Our entire personhood, from cognition to personality, in many ways depends on memory. It’s true that some of our character results from temperament and other things you’re born with, but pretty much everything I think of as defining a “person” results from memory. Any beliefs you hold, anything you know how to do, any image you’ve seen, any relationships you’ve ever had: these all rely on memory.

So when the brain fails to remember effectively, the damage is existential. The heartbreak of conditions like Alzheimer’s is not about someone being unable to recall a date or name—it’s that parts of that person’s very existence begin to slip away.

Again, I’m not trying to get into what constitutes personhood on a metaphysical or spiritual level, I’m only talking about what it physically means for a brain to be a person.

And if you think about consciousness as repeated patterns of neurons firing, which—on a chemical level—it arguably is, then those patterns form the basis for your existence as a distinct person. Without memory, we lose connection to any moment in time besides the immediate present—which our brains can’t interpret without memory.

And this scares me. Really scares me. Because our brains are wired for forgetting. To stay cognitively focused and sane, we prioritize memories and leave the vast majority behind.

Forgetting allows you to think efficiently, to avoid ruminating on negative emotion, to look back on past experiences constructively, and much more. Without forgetting, we are trapped in the cage of an ever-present past, with equal weight given to all memories, no matter their harmfulness or mundanity.

What usually stays when we forget is pieces of information that are easy to record, easy to recall, and beneficial to our mental functioning.

So when I tell the story of breaking both my arms in 8th grade, I can remember the sequence of events, I can even remember the things people said, but I can’t at all imagine the pain I felt and I couldn’t draw the hospital room. Think about any story you tell from when you were young. For me, it’s hard to remember any details unless they’re part of how I tell it. The words that I use to share memory have slowly replaced the real thing.

So sometimes I feel like my personhood is just the things I keep telling myself and others, that I change and edit for the audience or mood—and the real memories: all the rich sounds, noises, images, feelings, and tastes of my life—are irretrievably lost.

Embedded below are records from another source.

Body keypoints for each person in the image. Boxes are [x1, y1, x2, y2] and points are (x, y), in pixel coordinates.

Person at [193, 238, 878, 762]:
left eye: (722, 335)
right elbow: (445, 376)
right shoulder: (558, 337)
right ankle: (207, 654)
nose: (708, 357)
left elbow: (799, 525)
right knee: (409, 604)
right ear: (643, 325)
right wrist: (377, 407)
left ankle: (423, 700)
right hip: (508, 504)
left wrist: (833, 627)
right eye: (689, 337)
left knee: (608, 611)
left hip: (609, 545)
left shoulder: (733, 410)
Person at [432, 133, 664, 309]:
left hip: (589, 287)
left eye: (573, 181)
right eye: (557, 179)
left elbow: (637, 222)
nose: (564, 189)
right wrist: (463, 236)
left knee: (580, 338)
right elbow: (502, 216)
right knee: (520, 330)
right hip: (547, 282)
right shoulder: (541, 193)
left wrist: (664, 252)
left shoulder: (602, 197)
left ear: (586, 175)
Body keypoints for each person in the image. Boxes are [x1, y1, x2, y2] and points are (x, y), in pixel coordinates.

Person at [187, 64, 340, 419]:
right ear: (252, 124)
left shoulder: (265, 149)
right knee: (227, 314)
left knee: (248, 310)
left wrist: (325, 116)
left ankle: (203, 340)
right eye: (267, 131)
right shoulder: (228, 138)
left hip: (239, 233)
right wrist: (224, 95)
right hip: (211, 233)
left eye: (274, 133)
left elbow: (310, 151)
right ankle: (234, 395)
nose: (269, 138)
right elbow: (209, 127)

I feel like if I forget the words to my stories, I’ll disappear. And I’m always forgetting the words. Even though I’m making new memories—learning new words, there are years of my life and people I’ve known that I can hardly recollect. The amount of my life that I can recall seems so outweighed by the things I’ve forgotten.

Maybe disappearing is just part of being.

My great-grandfather used to sit in his favorite chair on Sunday afternoons and eat a little bowl of Spanish peanuts while he read the paper. He would reach out and—without turning his eyes—take a peanut from the bowl. Slowly and surely. Maybe that’s all the comfort I need.